I don’t think there is one. I think it likely that the universe started in a coherent state, and it still is coherent.
Note a subtlety. Suppose you have 2 systems, A and B. And they are entangled. As a whole, the system is coherent. But if you loose A somewhere, and just look at B, then the maths to describe B is that of an incoherent state. Incoherence = entanglement with something else. If a particle in an experiment becomes incoherent, it’s actually entangled somehow with a bit of the measuring apparatus. There is no mathematical difference between the two unless you track down which particular atom in the measuring apparatus.
Then why don’t we see other universes, and why do we make only classical observations? Of course, these are the two problems with Everett’s original theory that prompted all the subsequent research. Coherent states continue to interact, so you need decoherence for causally separate, non interacting worlds...and you need to explain the preponderance of the classical basis, the basis problem.
No, rather the reverse. It’s when off diagonal elements are zero or negligible.
Decoherence, the disappearance of a coherent superposed state, seems to occur when a particle interacts with macroscopiic apparatus or the environment. But thats also the evidence for collapse. You can’t tell directly that you’re dealing with decoherent splitting,rather than collapse because you can’t observe decoherent worlds.
What do you mean by this. What are you expecting to be able to do here?
Shrodingers cat. Cat is in a superposition of alive and dead. Scientist opens box. Scientist is in superposition of feeding live cat and burying dead cat.

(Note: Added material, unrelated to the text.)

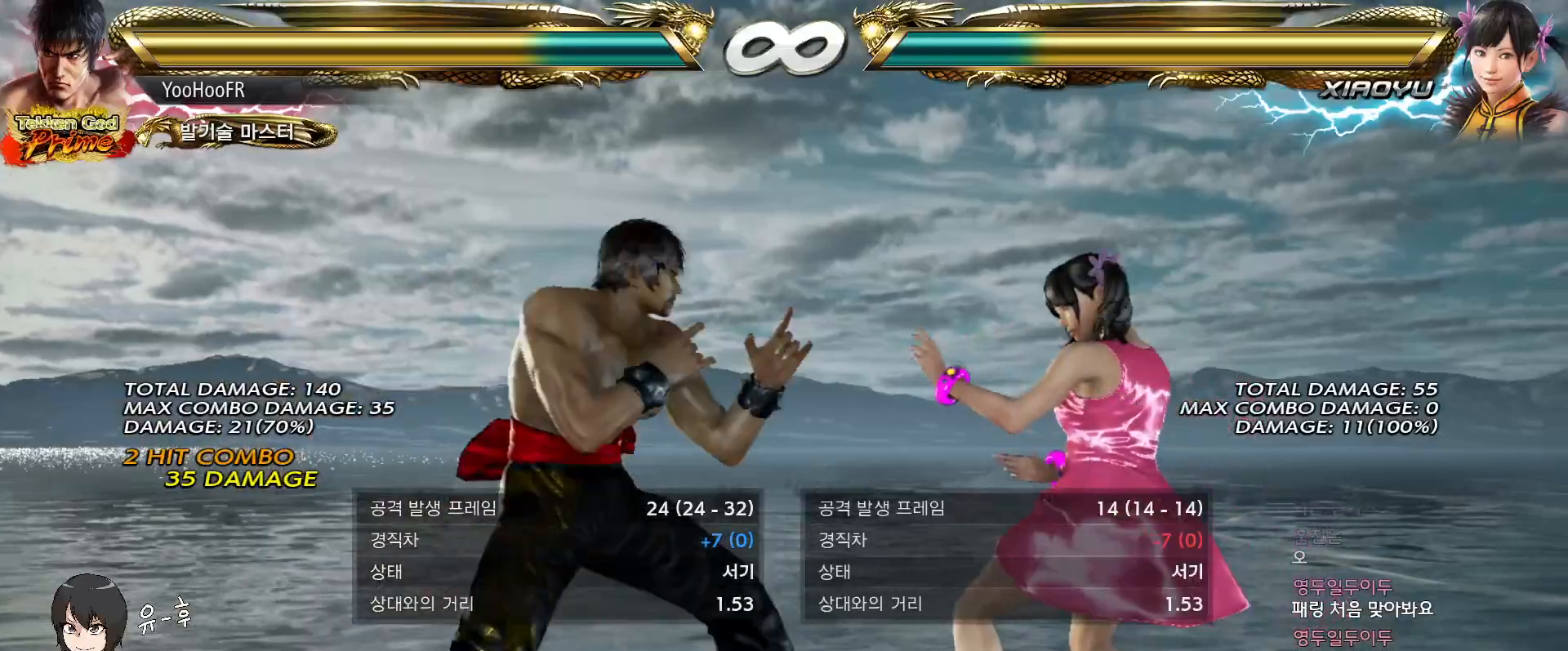
{"dt_ms": 500, "buttons": [], "left_stick": "center", "events": []}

The only way to detect a superposition is through interference. This requires the 2 superimposed states to overlap their wavefunction. In other words, it requires every last particle to go into the same position in both worlds. So it’s undetectable unless you can rearrange a whole cat to atomic precision.

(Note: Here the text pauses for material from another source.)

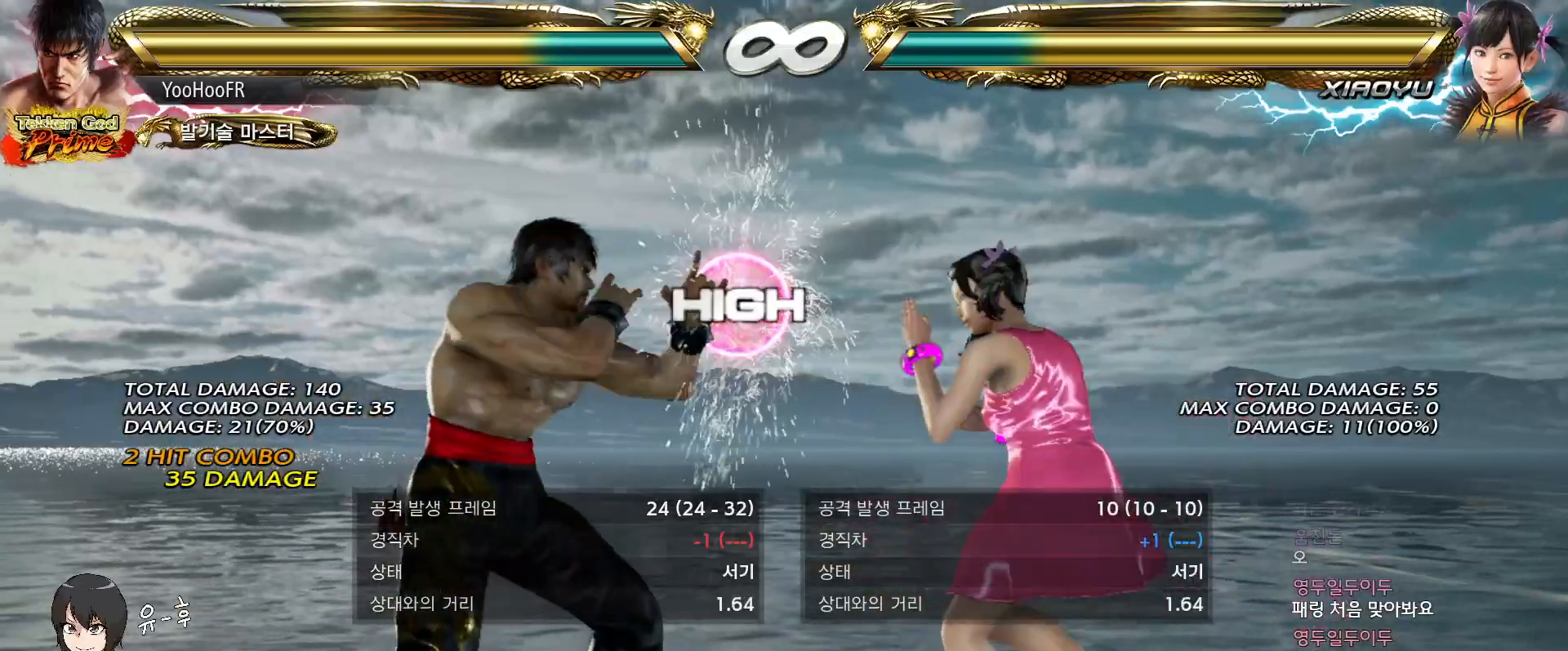
{"dt_ms": 1000, "buttons": ["TRIANGLE"], "left_stick": "center"}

In practice, if two states are wildly different, the interaction term is small. With precise physics equipment, you can make this larger, making 2 states where a bacteria is in different positions and then getting those to interact. Basically, blobs of amplitude need to run into each other to interact. Quantum space is very spacious indeed, so the blobs usually go their own separate way once they are separated. It’s very unlikely they run into each other at random, but a deliberate collision can be arranged.
That is what the matrix looks like, yes.
Interaction with the environment is a straightforward application of schrodingers equation. Collapse is a new unneeded hypothesis that also happens to break things like invarence of reference frame.
Show that coherence is simple but inadequate, and decoherence is adequate but not simple .
The two problems with this account are 1) “alive” and “dead” are classical states—a classical basis is assumed. and 2) the two states of the observer are assumed to be non-interacting and unaware of each other. But quantum mechanics itself gives no reason to suppose that will be the case. In both cases, it needs to be shown, and not just assumed that normality—perceptions “as if” of a single classical world by all observers—is restored.
So you can’t have coherent superpositions of macroscopic objects. So you need decoherence. And you need it to be simple, so that it is still a “slam dunk”.
How narrow a quantum state is depends, like everything, on the choice of basis. What is sharply peaked in position space is spread out in frequency/momentum space.
No it isn’t. That’s why people are still publishing papers on it.